PROVIDED DATA ->
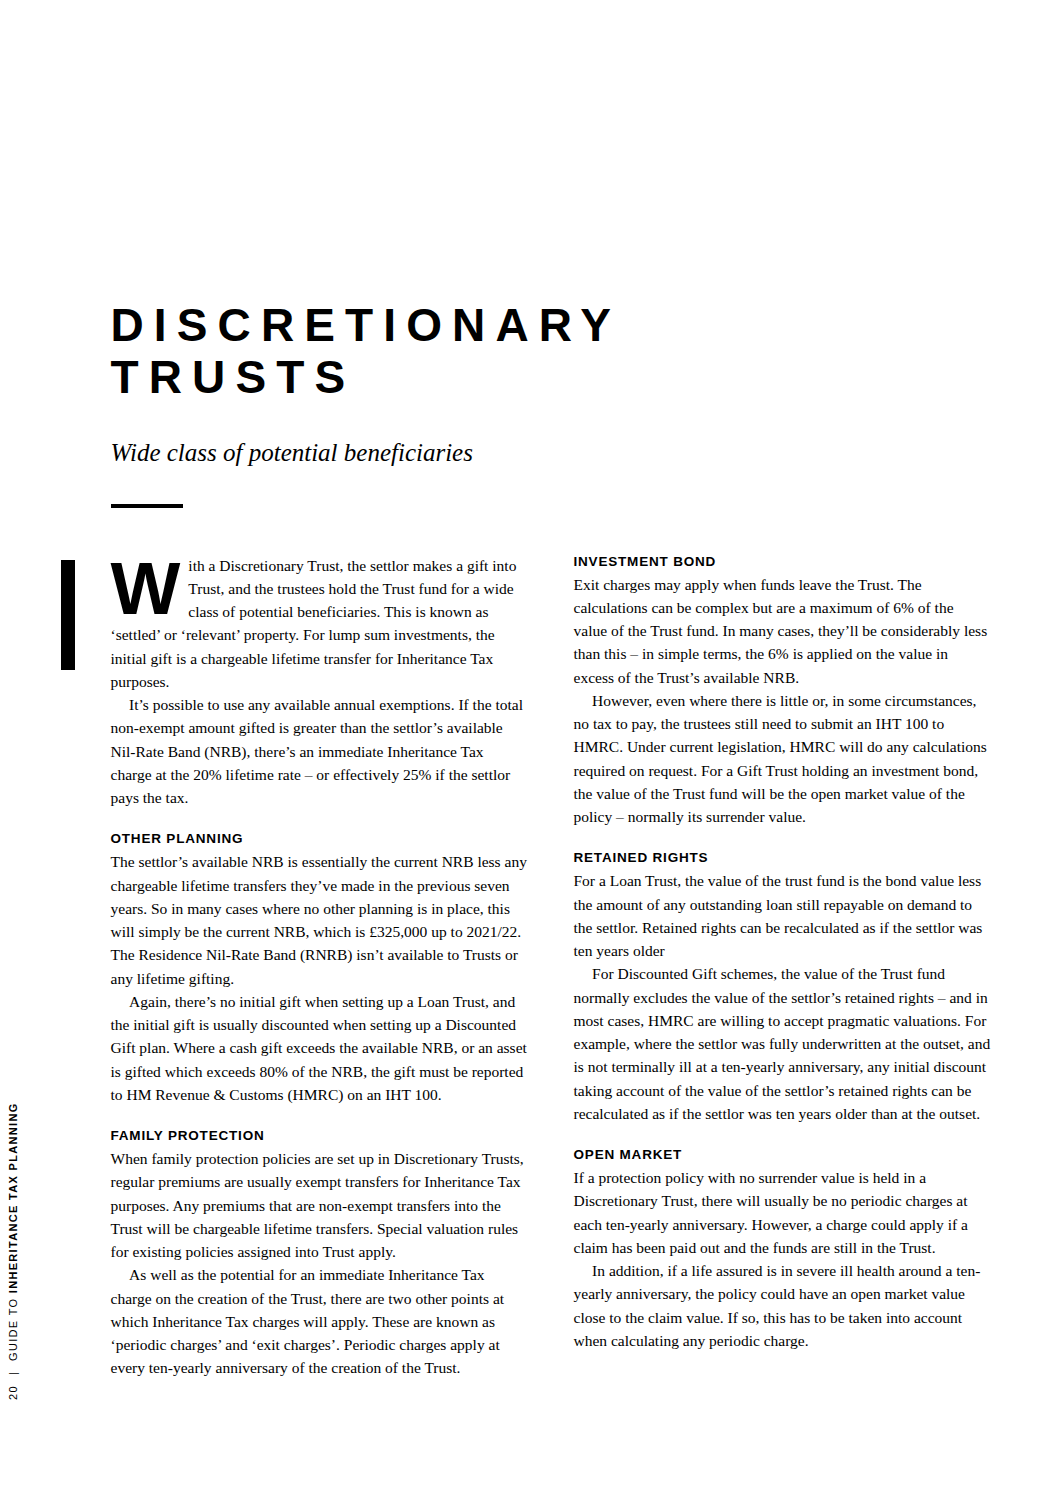20|Guide to Inheritance Tax Planning
Discretionary
Trusts
Wide class of potential beneficiaries
With a Discretionary Trust, the settlor makes a gift into Trust, and the trustees hold the Trust fund for a wide class of potential beneficiaries. This is known as ‘settled’ or ‘relevant’ property. For lump sum investments, the initial gift is a chargeable lifetime transfer for Inheritance Tax purposes.
It’s possible to use any available annual exemptions. If the total non-exempt amount gifted is greater than the settlor’s available Nil-Rate Band (NRB), there’s an immediate Inheritance Tax charge at the 20% lifetime rate – or effectively 25% if the settlor pays the tax.
Other planning
The settlor’s available NRB is essentially the current NRB less any chargeable lifetime transfers they’ve made in the previous seven years. So in many cases where no other planning is in place, this will simply be the current NRB, which is £325,000 up to 2021/22. The Residence Nil-Rate Band (RNRB) isn’t available to Trusts or any lifetime gifting.
Again, there’s no initial gift when setting up a Loan Trust, and the initial gift is usually discounted when setting up a Discounted Gift plan. Where a cash gift exceeds the available NRB, or an asset is gifted which exceeds 80% of the NRB, the gift must be reported to HM Revenue & Customs (HMRC) on an IHT 100.
Family protection
When family protection policies are set up in Discretionary Trusts, regular premiums are usually exempt transfers for Inheritance Tax purposes. Any premiums that are non-exempt transfers into the Trust will be chargeable lifetime transfers. Special valuation rules for existing policies assigned into Trust apply.
As well as the potential for an immediate Inheritance Tax charge on the creation of the Trust, there are two other points at which Inheritance Tax charges will apply. These are known as ‘periodic charges’ and ‘exit charges’. Periodic charges apply at every ten-yearly anniversary of the creation of the Trust.
Investment bond
Exit charges may apply when funds leave the Trust. The calculations can be complex but are a maximum of 6% of the value of the Trust fund. In many cases, they’ll be considerably less than this – in simple terms, the 6% is applied on the value in excess of the Trust’s available NRB.
However, even where there is little or, in some circumstances, no tax to pay, the trustees still need to submit an IHT 100 to HMRC. Under current legislation, HMRC will do any calculations required on request. For a Gift Trust holding an investment bond, the value of the Trust fund will be the open market value of the policy – normally its surrender value.
Retained rights
For a Loan Trust, the value of the trust fund is the bond value less the amount of any outstanding loan still repayable on demand to the settlor. Retained rights can be recalculated as if the settlor was ten years older
For Discounted Gift schemes, the value of the Trust fund normally excludes the value of the settlor’s retained rights – and in most cases, HMRC are willing to accept pragmatic valuations. For example, where the settlor was fully underwritten at the outset, and is not terminally ill at a ten-yearly anniversary, any initial discount taking account of the value of the settlor’s retained rights can be recalculated as if the settlor was ten years older than at the outset.
Open market
If a protection policy with no surrender value is held in a Discretionary Trust, there will usually be no periodic charges at each ten-yearly anniversary. However, a charge could apply if a claim has been paid out and the funds are still in the Trust.
In addition, if a life assured is in severe ill health around a ten-yearly anniversary, the policy could have an open market value close to the claim value. If so, this has to be taken into account when calculating any periodic charge.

TASK STATEMENT ->
When you copy the entries above, reproduce each line exactly and leave out any pictures.

WRITTEN RESPONSE ->
20|Guide to Inheritance Tax Planning
Discretionary
Trusts
Wide class of potential beneficiaries
With a Discretionary Trust, the settlor makes a gift into Trust, and the trustees hold the Trust fund for a wide class of potential beneficiaries. This is known as ‘settled’ or ‘relevant’ property. For lump sum investments, the initial gift is a chargeable lifetime transfer for Inheritance Tax purposes.
It’s possible to use any available annual exemptions. If the total non-exempt amount gifted is greater than the settlor’s available Nil-Rate Band (NRB), there’s an immediate Inheritance Tax charge at the 20% lifetime rate – or effectively 25% if the settlor pays the tax.
Other planning
The settlor’s available NRB is essentially the current NRB less any chargeable lifetime transfers they’ve made in the previous seven years. So in many cases where no other planning is in place, this will simply be the current NRB, which is £325,000 up to 2021/22. The Residence Nil-Rate Band (RNRB) isn’t available to Trusts or any lifetime gifting.
Again, there’s no initial gift when setting up a Loan Trust, and the initial gift is usually discounted when setting up a Discounted Gift plan. Where a cash gift exceeds the available NRB, or an asset is gifted which exceeds 80% of the NRB, the gift must be reported to HM Revenue & Customs (HMRC) on an IHT 100.
Family protection
When family protection policies are set up in Discretionary Trusts, regular premiums are usually exempt transfers for Inheritance Tax purposes. Any premiums that are non-exempt transfers into the Trust will be chargeable lifetime transfers. Special valuation rules for existing policies assigned into Trust apply.
As well as the potential for an immediate Inheritance Tax charge on the creation of the Trust, there are two other points at which Inheritance Tax charges will apply. These are known as ‘periodic charges’ and ‘exit charges’. Periodic charges apply at every ten-yearly anniversary of the creation of the Trust.
Investment bond
Exit charges may apply when funds leave the Trust. The calculations can be complex but are a maximum of 6% of the value of the Trust fund. In many cases, they’ll be considerably less than this – in simple terms, the 6% is applied on the value in excess of the Trust’s available NRB.
However, even where there is little or, in some circumstances, no tax to pay, the trustees still need to submit an IHT 100 to HMRC. Under current legislation, HMRC will do any calculations required on request. For a Gift Trust holding an investment bond, the value of the Trust fund will be the open market value of the policy – normally its surrender value.
Retained rights
For a Loan Trust, the value of the trust fund is the bond value less the amount of any outstanding loan still repayable on demand to the settlor. Retained rights can be recalculated as if the settlor was ten years older
For Discounted Gift schemes, the value of the Trust fund normally excludes the value of the settlor’s retained rights – and in most cases, HMRC are willing to accept pragmatic valuations. For example, where the settlor was fully underwritten at the outset, and is not terminally ill at a ten-yearly anniversary, any initial discount taking account of the value of the settlor’s retained rights can be recalculated as if the settlor was ten years older than at the outset.
Open market
If a protection policy with no surrender value is held in a Discretionary Trust, there will usually be no periodic charges at each ten-yearly anniversary. However, a charge could apply if a claim has been paid out and the funds are still in the Trust.
In addition, if a life assured is in severe ill health around a ten-yearly anniversary, the policy could have an open market value close to the claim value. If so, this has to be taken into account when calculating any periodic charge.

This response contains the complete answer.